▶ [要做的事]:
这篇链表题解笔记讲到“160.链表相交”时,说要先让长链表往前移动一段。按文中的说法,用一到三句话讲清楚为什么要这样做。

▶ [待分析文本]:
________________________
- 两两交换链表中的节点
题目链接:https://leetcode.cn/problems/swap-nodes-in-pairs/
文章讲解:https://programmercarl.com/0024.%E4%B8%A4%E4%B8%A4%E4%BA%A4%E6%8D%A2%E9%93%BE%E8%A1%A8%E4%B8%AD%E7%9A%84%E8%8A%82%E7%82%B9.html#_24-%E4%B8%A4%E4%B8%A4%E4%BA%A4%E6%8D%A2%E9%93%BE%E8%A1%A8%E4%B8%AD%E7%9A%84%E8%8A%82%E7%82%B9
视频讲解:https://www.bilibili.com/video/BV1YT411g7br
考察点:链表基础, 这题很简单
class Solution {
public:
ListNode* swapPairs(ListNode* head) {
ListNode* dummyHead = new ListNode();
dummyHead->next = head;
ListNode* cur = dummyHead;
ListNode* a = nullptr;
ListNode* b = nullptr;
while(cur->next!=nullptr && cur->next->next!=nullptr){
a = cur->next;
b = a->next;
a->next = b->next;
b->next = a;
cur->next = b;
# 跳转两个节点
cur = a;
}
return dummyHead->next;
}
};
19.删除链表的倒数第N个节点
题目链接:https://leetcode.cn/problems/remove-nth-node-from-end-of-list/submissions/
文章讲解:https://programmercarl.com/0019.%E5%88%A0%E9%99%A4%E9%93%BE%E8%A1%A8%E7%9A%84%E5%80%92%E6%95%B0%E7%AC%ACN%E4%B8%AA%E8%8A%82%E7%82%B9.html#_19-%E5%88%A0%E9%99%A4%E9%93%BE%E8%A1%A8%E7%9A%84%E5%80%92%E6%95%B0%E7%AC%ACn%E4%B8%AA%E8%8A%82%E7%82%B9
视频讲解:https://www.bilibili.com/video/BV1vW4y1U7Gf
考察点:链表基础,双指针
class Solution {
public:
ListNode* removeNthFromEnd(ListNode* head, int n) {
ListNode* dummyHead = new ListNode();
dummyHead->next = head;
ListNode* left = dummyHead;
ListNode* right = dummyHead;
for(int i=0; i<n; i++){
right = right->next;
}
while(right->next!=nullptr){
left = left->next;
right = right->next;
}
ListNode* tmp = left->next;
left->next = tmp->next;
delete tmp;
return dummyHead->next;
}
};
160.链表相交
题目链接:https://leetcode.cn/problems/intersection-of-two-linked-lists-lcci/submissions/
文章讲解:https://programmercarl.com/%E9%9D%A2%E8%AF%95%E9%A2%9802.07.%E9%93%BE%E8%A1%A8%E7%9B%B8%E4%BA%A4.html#%E6%80%9D%E8%B7%AF
考察点:链表基础
先遍历计算长度,因为重合部分长度相同,故将长链先移动至剩余部分和短链相等。
________________________
▶ [数据条目]:
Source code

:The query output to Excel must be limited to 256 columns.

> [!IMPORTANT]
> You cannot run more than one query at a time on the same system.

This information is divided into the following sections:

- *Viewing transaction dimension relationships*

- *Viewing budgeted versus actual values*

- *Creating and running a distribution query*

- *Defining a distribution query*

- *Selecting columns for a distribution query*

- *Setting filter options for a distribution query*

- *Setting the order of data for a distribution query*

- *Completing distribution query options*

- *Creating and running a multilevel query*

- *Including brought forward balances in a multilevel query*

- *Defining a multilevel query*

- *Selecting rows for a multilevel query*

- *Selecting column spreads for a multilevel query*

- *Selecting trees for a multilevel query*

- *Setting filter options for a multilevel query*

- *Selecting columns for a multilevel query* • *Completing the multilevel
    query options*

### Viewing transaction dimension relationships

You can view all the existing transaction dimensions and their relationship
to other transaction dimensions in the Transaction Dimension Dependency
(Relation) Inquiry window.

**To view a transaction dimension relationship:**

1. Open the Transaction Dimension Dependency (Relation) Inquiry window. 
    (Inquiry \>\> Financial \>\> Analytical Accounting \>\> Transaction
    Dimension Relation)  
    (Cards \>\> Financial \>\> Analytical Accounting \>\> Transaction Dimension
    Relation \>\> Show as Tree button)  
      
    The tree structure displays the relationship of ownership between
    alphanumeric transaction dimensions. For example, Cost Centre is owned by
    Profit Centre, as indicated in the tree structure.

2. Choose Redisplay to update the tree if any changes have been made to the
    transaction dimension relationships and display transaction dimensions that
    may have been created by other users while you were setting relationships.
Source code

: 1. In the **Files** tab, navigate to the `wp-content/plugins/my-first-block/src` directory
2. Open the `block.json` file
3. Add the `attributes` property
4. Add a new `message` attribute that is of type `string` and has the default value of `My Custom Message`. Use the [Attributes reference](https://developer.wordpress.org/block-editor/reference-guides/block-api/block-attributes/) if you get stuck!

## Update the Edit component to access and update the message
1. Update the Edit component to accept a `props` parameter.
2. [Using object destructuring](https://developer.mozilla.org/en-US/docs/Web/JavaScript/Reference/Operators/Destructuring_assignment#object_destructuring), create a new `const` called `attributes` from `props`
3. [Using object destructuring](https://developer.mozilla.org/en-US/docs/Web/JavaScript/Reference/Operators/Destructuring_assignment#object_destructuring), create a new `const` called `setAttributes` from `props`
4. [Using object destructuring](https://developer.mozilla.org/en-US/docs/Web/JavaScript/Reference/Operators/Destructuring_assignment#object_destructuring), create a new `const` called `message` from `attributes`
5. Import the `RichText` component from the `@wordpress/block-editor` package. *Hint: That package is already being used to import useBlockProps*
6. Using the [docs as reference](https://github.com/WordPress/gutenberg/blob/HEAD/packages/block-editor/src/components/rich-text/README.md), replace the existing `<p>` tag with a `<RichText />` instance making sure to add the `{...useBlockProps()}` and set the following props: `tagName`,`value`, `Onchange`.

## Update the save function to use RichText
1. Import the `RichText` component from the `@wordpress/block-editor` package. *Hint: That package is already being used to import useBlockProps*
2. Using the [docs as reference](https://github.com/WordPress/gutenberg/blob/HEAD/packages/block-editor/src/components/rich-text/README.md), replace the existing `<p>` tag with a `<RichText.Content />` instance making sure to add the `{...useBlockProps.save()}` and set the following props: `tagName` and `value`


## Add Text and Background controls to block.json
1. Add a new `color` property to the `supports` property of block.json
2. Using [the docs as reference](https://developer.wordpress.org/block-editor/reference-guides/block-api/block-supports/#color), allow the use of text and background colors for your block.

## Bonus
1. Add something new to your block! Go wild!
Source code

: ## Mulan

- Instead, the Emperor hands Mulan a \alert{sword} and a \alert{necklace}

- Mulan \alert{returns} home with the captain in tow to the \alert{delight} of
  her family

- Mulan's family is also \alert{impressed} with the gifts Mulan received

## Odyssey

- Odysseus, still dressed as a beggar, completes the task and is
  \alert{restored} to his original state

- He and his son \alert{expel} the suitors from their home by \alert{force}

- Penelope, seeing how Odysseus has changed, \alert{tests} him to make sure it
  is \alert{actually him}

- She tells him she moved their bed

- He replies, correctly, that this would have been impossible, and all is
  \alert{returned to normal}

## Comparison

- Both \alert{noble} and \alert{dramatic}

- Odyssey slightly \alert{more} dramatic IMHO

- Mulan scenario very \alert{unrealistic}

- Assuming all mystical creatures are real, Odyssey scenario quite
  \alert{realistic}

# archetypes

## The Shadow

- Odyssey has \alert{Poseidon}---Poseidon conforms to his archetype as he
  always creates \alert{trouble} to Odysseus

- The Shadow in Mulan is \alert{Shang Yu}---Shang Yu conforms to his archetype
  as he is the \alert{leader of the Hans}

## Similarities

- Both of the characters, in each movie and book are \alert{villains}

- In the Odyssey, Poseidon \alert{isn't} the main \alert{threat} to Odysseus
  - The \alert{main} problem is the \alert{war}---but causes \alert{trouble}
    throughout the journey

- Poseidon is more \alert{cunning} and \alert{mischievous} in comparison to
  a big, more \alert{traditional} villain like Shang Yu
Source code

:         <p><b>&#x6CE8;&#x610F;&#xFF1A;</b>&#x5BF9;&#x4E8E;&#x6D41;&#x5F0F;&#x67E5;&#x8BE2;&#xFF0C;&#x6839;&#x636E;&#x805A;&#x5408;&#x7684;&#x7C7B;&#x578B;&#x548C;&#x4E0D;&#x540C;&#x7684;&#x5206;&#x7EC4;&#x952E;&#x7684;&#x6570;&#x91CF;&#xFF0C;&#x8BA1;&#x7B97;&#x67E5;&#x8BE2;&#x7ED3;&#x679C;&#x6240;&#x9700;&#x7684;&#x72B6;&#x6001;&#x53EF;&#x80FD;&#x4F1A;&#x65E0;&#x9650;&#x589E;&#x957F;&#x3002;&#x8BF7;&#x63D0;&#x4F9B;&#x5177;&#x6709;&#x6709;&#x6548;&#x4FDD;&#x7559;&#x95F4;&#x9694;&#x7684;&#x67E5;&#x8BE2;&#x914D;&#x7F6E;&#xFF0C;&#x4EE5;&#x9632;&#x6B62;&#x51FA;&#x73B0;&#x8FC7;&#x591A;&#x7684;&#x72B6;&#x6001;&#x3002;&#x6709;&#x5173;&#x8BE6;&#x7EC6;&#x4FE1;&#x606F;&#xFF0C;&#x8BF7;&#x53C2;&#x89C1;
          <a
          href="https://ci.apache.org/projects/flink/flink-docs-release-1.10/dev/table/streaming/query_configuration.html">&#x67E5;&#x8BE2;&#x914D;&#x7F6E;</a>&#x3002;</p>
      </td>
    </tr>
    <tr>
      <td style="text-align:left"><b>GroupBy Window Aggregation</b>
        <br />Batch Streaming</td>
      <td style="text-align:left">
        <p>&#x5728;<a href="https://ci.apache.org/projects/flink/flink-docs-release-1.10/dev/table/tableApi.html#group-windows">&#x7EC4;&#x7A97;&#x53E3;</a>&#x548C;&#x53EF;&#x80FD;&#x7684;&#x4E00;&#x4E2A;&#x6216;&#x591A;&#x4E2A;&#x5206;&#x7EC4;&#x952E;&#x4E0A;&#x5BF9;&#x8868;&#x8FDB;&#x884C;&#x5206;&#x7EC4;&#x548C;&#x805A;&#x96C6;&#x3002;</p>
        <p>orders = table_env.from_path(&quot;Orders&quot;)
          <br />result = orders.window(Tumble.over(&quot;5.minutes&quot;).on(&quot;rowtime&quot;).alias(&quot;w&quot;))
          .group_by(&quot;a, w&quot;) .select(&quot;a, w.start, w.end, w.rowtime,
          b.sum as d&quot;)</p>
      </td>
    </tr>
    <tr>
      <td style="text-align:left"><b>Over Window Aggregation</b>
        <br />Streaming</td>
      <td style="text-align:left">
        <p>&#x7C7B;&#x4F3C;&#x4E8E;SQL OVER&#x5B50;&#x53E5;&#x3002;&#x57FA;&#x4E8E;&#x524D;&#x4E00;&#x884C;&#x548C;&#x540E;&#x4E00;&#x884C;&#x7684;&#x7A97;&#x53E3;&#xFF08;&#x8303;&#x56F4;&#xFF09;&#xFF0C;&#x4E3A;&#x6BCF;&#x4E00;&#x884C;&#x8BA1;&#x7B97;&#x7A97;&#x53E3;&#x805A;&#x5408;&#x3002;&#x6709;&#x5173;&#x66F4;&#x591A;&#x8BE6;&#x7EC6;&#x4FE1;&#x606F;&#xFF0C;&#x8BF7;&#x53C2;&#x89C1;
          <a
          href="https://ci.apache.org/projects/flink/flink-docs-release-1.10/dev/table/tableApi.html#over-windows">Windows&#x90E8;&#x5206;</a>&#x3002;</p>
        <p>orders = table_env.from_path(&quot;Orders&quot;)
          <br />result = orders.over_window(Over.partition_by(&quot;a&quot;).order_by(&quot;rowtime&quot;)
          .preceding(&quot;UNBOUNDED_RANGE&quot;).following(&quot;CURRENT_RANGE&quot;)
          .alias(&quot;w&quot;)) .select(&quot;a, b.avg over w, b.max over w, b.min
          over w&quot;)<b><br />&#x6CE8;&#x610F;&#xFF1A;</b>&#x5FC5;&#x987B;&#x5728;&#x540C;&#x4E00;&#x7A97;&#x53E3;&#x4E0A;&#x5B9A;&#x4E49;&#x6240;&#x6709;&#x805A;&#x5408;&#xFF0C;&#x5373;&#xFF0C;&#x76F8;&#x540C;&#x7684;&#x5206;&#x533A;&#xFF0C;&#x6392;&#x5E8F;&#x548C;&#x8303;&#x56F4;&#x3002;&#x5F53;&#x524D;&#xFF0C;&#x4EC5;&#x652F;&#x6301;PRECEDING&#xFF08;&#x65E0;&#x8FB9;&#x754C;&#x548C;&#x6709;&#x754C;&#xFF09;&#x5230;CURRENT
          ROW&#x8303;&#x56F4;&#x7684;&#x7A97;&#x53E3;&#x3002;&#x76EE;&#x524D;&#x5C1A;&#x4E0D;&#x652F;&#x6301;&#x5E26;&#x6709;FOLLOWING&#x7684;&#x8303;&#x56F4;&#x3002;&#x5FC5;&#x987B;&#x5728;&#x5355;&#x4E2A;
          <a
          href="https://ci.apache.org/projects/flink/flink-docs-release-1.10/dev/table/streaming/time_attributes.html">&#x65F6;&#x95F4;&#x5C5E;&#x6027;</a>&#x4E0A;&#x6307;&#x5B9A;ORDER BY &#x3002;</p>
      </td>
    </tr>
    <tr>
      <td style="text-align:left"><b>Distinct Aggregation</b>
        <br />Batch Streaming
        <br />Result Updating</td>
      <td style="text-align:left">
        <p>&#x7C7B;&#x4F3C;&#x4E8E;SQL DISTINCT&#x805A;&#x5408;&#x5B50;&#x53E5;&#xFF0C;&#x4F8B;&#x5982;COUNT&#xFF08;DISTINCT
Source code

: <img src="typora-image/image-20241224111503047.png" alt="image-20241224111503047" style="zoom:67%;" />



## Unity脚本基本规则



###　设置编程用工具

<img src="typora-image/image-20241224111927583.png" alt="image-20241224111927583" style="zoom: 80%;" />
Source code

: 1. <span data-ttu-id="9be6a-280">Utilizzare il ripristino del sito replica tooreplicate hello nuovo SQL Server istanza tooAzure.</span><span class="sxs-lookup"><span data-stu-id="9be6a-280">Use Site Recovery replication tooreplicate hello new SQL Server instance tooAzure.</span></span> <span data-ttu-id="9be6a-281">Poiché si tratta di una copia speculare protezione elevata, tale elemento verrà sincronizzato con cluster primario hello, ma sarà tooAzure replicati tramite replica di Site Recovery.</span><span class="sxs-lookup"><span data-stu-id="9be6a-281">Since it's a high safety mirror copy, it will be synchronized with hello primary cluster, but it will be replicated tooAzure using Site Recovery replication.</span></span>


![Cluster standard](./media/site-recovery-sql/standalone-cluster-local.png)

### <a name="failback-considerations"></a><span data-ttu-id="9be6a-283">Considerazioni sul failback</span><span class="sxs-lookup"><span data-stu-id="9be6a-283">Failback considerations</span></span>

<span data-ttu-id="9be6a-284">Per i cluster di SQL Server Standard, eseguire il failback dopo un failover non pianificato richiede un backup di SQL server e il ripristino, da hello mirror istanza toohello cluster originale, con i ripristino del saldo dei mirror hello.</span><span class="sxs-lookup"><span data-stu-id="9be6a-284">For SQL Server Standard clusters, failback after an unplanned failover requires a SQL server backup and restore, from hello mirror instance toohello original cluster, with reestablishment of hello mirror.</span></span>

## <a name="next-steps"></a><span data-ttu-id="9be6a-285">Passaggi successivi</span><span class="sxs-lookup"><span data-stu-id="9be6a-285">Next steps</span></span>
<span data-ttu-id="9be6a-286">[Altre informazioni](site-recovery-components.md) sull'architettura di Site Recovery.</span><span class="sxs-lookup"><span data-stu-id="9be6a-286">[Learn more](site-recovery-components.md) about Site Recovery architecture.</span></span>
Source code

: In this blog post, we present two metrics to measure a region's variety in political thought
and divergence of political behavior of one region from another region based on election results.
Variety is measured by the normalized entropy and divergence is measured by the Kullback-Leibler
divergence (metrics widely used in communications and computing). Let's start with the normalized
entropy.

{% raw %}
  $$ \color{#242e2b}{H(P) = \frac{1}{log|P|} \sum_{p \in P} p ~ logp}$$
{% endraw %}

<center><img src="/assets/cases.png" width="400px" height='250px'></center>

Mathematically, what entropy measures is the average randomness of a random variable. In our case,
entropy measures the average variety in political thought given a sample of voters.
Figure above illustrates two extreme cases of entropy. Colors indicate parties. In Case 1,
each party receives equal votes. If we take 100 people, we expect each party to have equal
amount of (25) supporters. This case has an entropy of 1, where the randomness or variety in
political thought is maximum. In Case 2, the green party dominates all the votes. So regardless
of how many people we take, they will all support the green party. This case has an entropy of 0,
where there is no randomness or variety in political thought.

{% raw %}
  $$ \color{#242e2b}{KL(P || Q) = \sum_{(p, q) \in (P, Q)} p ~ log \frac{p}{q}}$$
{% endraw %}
________________________
▶ [结果]:
因为两条链表重合部分的长度是一样的。所以先遍历算出两条链表的长度,再把长链表往前移,直到它剩下的部分和短链表一样长。